Einstein@Home - what is the purpose of "gamma pulsar binary search" tasks? I participate in Einstein@Home program.
My question is - what is the purpose of "gamma pulsar binary search" tasks?
What signatures are being searched?
How gamma pulsar binaries can help in study of GR and gravitational waves?

EDIT:
After some research I've summarized in a self-answer, but I'm not sure is it right or wrong.
 A: Self-research is everything :)
Now I have at least partial answer.
Gamma pulsar binaries are consisted of pulsar and normal star (usually very bright) rotating close enough to each other.
This paper tells about millisecond pulsar found by gamma ray pulsations analysis. But millisecond pulsars are of direct interest in GR. They are nearly-ideal clocks and so are used in IPTA observations. The observations are aimed to search low-frequency gravitational waves (from supermassive black hole pairs corotation and probably primordial waves from Big Bang).

(source)
So, if I understand correctly, gamma ray binary search helps to narrow down search space for millisecond pulsars. Actually not all pulsars found this way will be millisecond pulsars, but if some new of them are found in radio follow-up - it's good because it expands the database for pulsar timing observations.
This paper is about the signatures being searched in gamma rays (by Fermi LAT instrument). Gamma radiation is caused by interaction of stellar winds of pulsar and companion star. Gamma rays have periodic variations because of corotation of the components.
A: Pulsars provide rather accurate clocks.  For a binary system one (or both) member of which is a pulsar this means you can determine things about the orbit of the system by looking at periodic frequency shifts in the pulse train from the pulsar.  In particular you can work out the orbital period pretty easily, and I think using astrophysics magic you can also infer things about the masses of the objects concerned (I think this must depend on having models which tell you how massive pulsars are: once you know that you can infer the mass of the other object.)
Orbiting systems lose energy through gravitational radiation, according to GR: this is true for all systems but for very many of them GR is such a tiny correction to Newtonian gravity that the amount of energy lost is absurdly tiny: the Earth-Sun system, for instance, radiates about $200\,\mathrm{W}$ (if GR is correct: assume this caveat below) which is completely undetectable.
Systems of two massive stars in rather close orbits however, can lose significant energy through gravitational radiation, and the orbits of the systems decay as a result.  In the limiting case the two bodies spiral in to each other and we can now detect the radiation from the last few seconds of the lives of some such systems directly.  However long before this it is possible to indirectly detect the loss of energy by observing changes in the orbital period: as the objects slowly spiral in to each other the orbital period decreases.
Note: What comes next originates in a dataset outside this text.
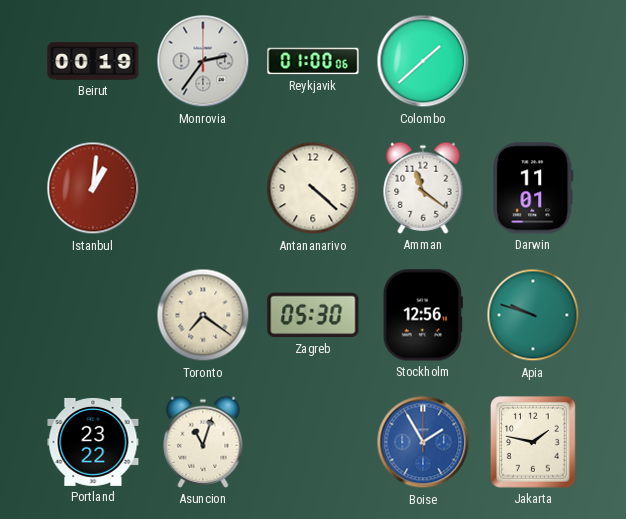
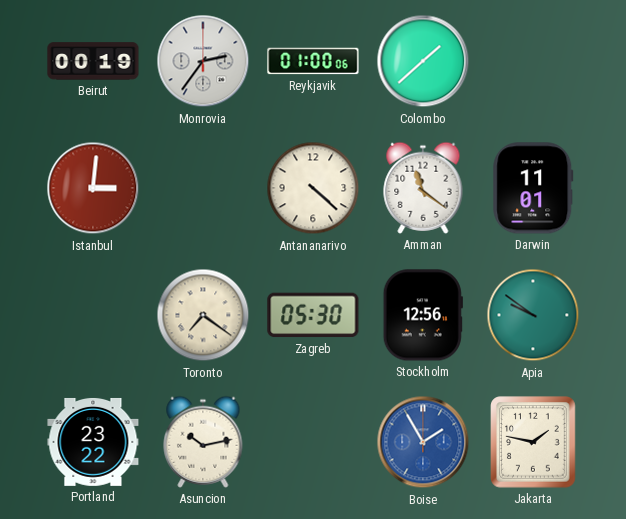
Istanbul: 1:01 -> 3:01
Apia: 9:48 -> 9:51
Asuncion: 11:03 -> 10:13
So, if we can find binary star systems at least one member of which is a pulsar and which are in fairly close orbits (all such systems will, eventually, be in close orbits as they lose energy through gravitational radiation) then we can use pulsar to measure the orbital period and in particular to measure changes in the orbital period, which GR says should be decreasing as energy is lost and the systems slowly spiral in.  This provides an indirect observation of gravitational radiation: we can compute what GR says the energy loss should be & hence compute what it says the rate of change of the orbital period should be, and compare it with what it actually is.
Famously the Hulse-Taylor binary is such a system and has provided a beautiful test of GR: within observational error the orbit of the system is decaying exactly as GR predicts it should.  Hulse & Taylor won the Nobel prize for this discovery.  (This system is emitting over $7\times 10^{24}\,\mathrm{W}$ through gravitational radiation: the Solar system, as a whole (which, really, is the Sun-Jupiter system and some fairly small corrections), is radiating about $5\times 10^3\,\mathrm{W}$, so this is about $10^{21}$ times 'brighter' as a source of gravitational radiation.)
So, this explains why binary systems containing pulsars are interesting: they provide tests of GR's prediction of gravitational radiation in regimes where we can't detect the radiation directly (which is almost all regimes).  Why are gamma pulsars particularly interesting?  I believe the reason for this is that gamma radiation does a very good job of penetrating clouds of dust, gas and other crud which may surround these systems, especially if they are supernova remnants (ie the neutron star which is the pulsar is the remnant after a supernova which has spat out a lot of crud surrounding the system).  For systems like this you may have to average over a very long time to get accurate information at radio wavelengths, while at gamma wavelengths you can get good data much more quickly.
So that's why finding pulsar binaries, and particularly gamma pulsar binaries, is interesting as tests of GR.